- [Exercise requirements]: Rewrite the lines from the one containing "en consenso con la" through the one containing "municipio en atender", changing "escalón universal" to "peldaño universal" and leaving everything else intact. Return only those lines.

- [Data in this exercise]:
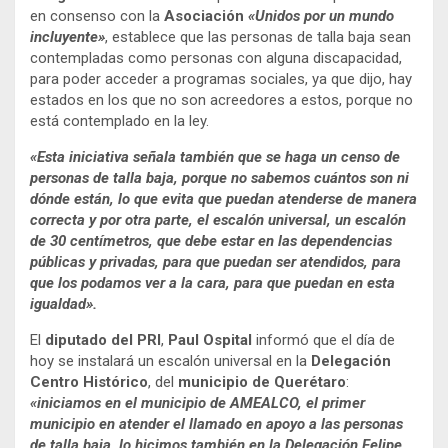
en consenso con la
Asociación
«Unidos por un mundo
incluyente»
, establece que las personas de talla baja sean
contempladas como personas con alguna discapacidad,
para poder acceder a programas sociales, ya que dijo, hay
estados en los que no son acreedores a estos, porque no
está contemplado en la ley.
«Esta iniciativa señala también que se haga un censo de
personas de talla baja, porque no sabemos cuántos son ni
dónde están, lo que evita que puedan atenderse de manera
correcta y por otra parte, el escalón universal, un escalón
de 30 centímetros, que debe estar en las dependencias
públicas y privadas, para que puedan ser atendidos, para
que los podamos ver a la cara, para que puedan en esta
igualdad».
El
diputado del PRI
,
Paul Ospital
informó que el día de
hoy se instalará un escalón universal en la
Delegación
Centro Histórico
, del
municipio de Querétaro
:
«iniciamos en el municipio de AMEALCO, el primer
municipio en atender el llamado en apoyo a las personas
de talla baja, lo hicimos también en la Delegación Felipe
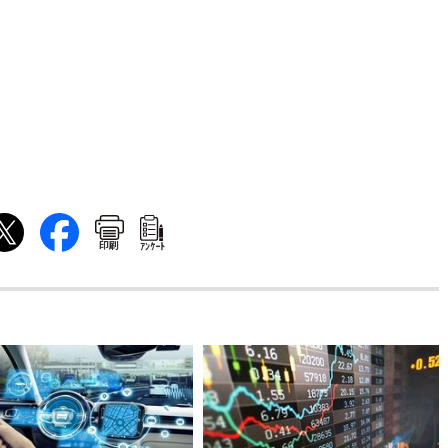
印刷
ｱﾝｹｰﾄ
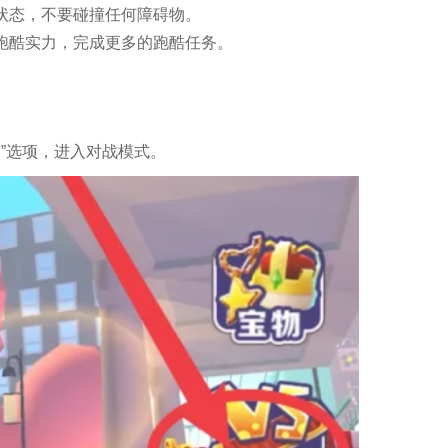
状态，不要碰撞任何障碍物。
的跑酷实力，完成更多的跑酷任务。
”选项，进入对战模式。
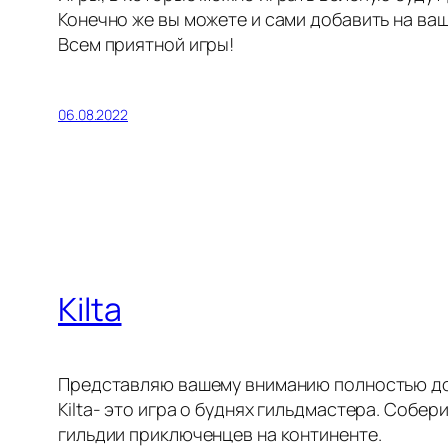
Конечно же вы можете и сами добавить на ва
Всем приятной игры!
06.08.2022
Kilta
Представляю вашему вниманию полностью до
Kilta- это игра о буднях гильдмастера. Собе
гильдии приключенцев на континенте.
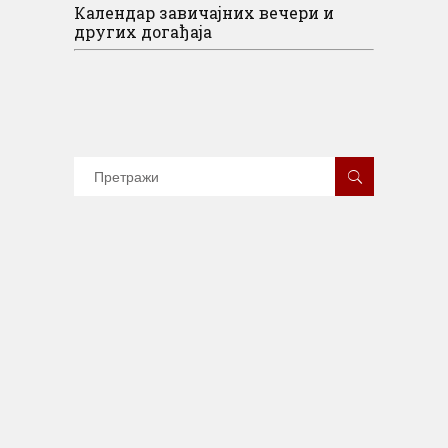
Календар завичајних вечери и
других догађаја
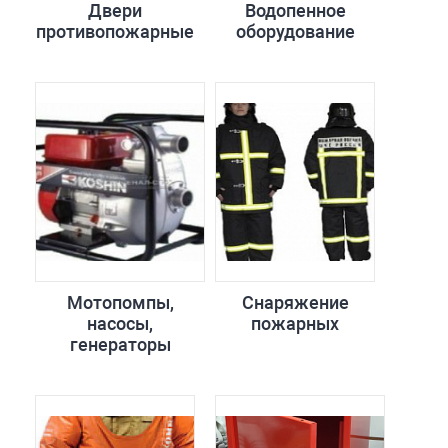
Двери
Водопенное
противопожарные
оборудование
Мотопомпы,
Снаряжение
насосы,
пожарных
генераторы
...
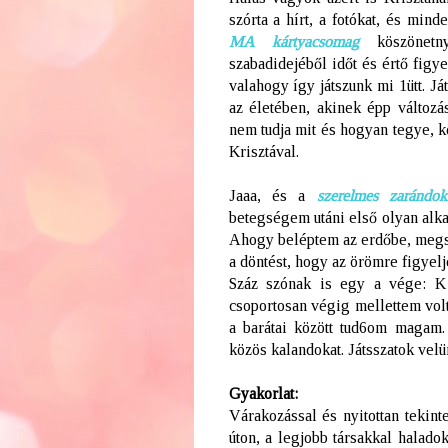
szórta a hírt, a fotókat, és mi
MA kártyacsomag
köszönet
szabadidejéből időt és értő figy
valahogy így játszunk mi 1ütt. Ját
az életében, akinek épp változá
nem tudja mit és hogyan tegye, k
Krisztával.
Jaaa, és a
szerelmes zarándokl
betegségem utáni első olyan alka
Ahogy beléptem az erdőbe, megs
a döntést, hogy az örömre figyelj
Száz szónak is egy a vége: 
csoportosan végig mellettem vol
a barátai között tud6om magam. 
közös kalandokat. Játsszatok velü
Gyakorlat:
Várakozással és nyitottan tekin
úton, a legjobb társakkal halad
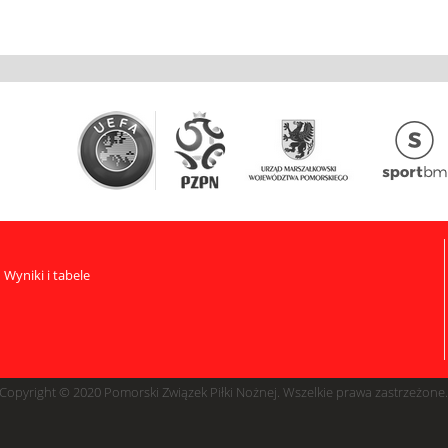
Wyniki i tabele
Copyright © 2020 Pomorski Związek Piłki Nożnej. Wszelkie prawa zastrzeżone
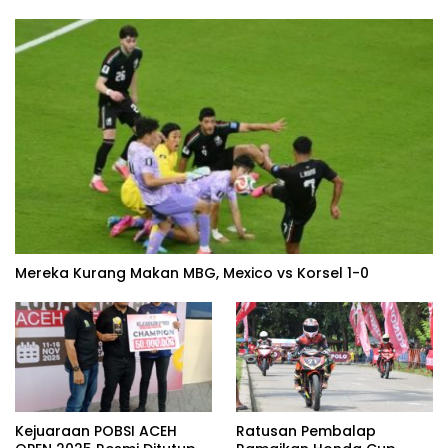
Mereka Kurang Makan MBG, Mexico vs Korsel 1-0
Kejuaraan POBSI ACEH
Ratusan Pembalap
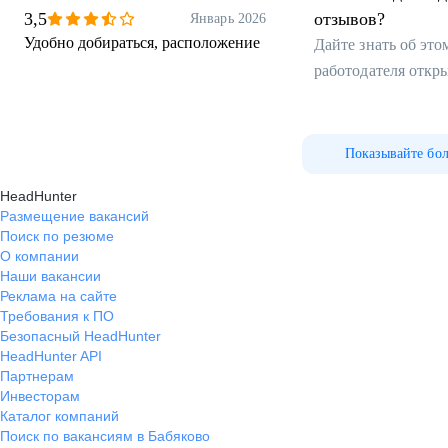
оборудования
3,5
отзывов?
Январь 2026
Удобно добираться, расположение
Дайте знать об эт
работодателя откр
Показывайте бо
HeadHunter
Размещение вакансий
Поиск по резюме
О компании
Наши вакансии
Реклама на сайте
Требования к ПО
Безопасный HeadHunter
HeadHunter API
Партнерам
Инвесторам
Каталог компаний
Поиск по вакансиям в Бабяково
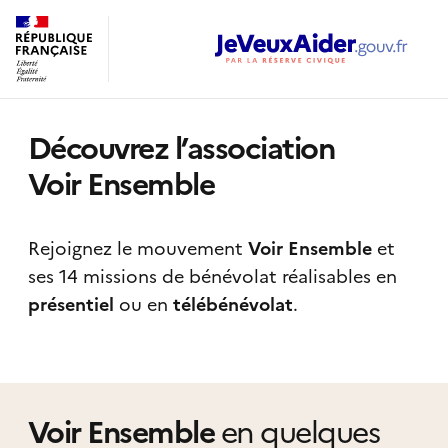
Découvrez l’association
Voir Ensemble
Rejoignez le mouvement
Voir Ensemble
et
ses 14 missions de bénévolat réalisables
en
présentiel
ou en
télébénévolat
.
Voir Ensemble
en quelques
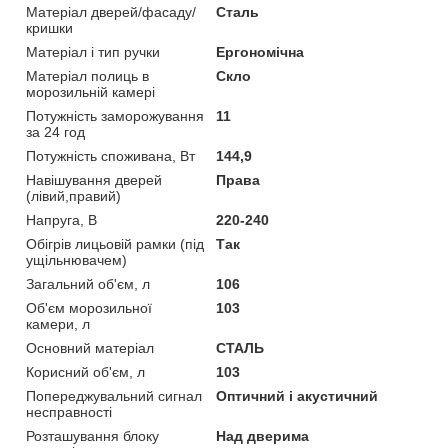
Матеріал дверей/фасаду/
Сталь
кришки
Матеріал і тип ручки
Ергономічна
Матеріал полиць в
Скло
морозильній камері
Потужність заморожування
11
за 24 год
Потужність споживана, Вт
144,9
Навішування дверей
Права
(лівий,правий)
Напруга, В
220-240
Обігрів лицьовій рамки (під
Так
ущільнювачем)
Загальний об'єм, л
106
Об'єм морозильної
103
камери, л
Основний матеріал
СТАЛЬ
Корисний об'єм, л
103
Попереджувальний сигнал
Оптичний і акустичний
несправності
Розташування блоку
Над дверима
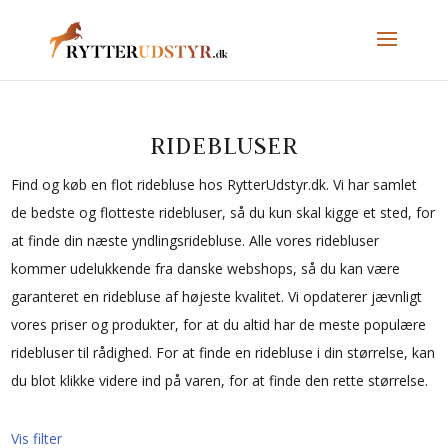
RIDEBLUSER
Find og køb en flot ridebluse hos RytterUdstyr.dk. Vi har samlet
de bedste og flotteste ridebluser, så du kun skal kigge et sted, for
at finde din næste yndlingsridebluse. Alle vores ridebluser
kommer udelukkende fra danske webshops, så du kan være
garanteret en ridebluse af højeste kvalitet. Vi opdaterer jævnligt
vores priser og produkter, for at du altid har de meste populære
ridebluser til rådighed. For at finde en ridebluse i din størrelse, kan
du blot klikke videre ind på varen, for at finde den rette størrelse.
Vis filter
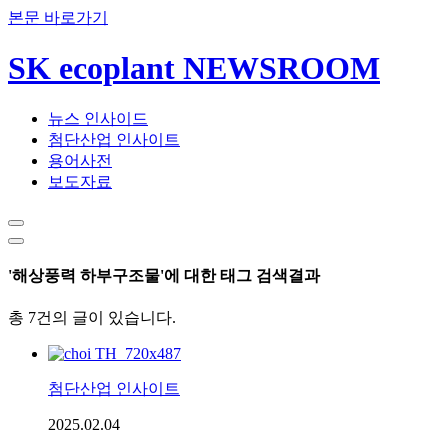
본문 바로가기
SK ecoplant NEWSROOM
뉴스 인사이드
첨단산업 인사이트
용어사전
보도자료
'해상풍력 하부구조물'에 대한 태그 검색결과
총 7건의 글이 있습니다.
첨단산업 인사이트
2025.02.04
--
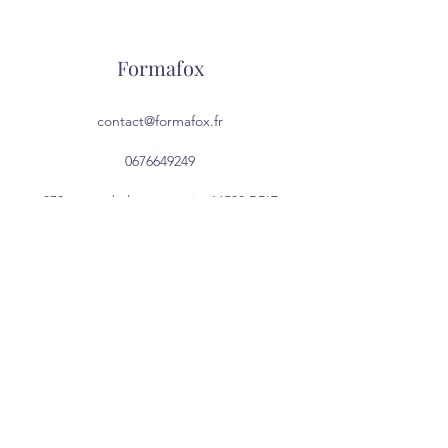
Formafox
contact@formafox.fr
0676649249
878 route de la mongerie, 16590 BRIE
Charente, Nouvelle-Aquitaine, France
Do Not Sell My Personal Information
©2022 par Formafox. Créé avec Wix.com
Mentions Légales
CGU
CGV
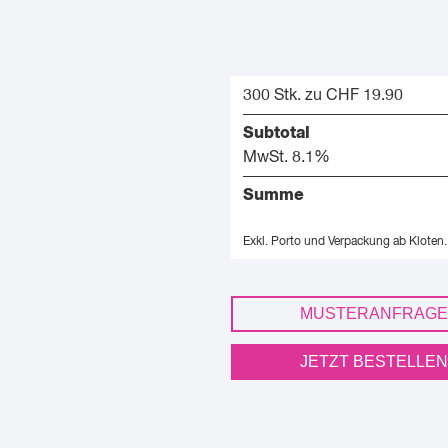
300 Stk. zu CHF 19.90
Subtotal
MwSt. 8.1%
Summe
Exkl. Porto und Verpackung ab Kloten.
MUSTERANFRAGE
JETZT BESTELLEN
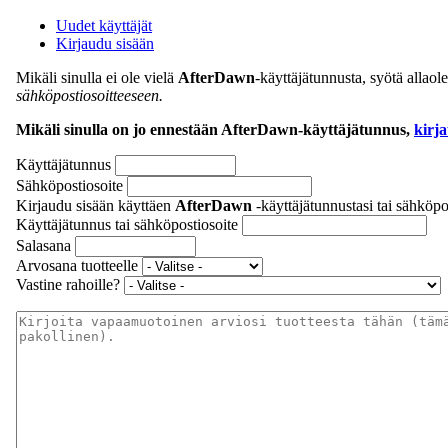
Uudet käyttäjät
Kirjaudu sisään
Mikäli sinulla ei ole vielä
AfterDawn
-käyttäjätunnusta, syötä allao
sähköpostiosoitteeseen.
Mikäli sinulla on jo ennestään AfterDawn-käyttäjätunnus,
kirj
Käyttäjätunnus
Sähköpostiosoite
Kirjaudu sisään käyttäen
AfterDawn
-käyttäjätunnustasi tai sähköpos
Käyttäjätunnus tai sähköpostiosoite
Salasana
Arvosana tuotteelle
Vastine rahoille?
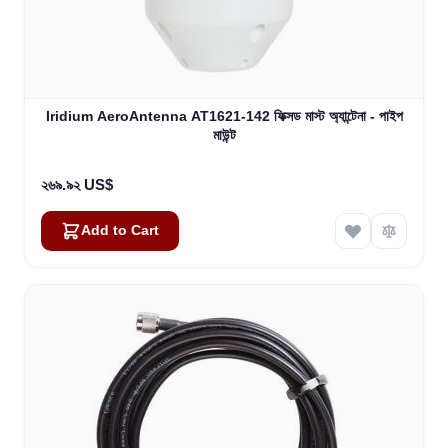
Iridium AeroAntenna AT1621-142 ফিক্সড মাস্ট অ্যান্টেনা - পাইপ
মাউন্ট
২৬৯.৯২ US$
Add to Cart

- [Result of the exercise]:
en consenso con la
Asociación
«Unidos por un mundo
incluyente»
, establece que las personas de talla baja sean
contempladas como personas con alguna discapacidad,
para poder acceder a programas sociales, ya que dijo, hay
estados en los que no son acreedores a estos, porque no
está contemplado en la ley.
«Esta iniciativa señala también que se haga un censo de
personas de talla baja, porque no sabemos cuántos son ni
dónde están, lo que evita que puedan atenderse de manera
correcta y por otra parte, el peldaño universal, un escalón
de 30 centímetros, que debe estar en las dependencias
públicas y privadas, para que puedan ser atendidos, para
que los podamos ver a la cara, para que puedan en esta
igualdad».
El
diputado del PRI
,
Paul Ospital
informó que el día de
hoy se instalará un peldaño universal en la
Delegación
Centro Histórico
, del
municipio de Querétaro
:
«iniciamos en el municipio de AMEALCO, el primer
municipio en atender el llamado en apoyo a las personas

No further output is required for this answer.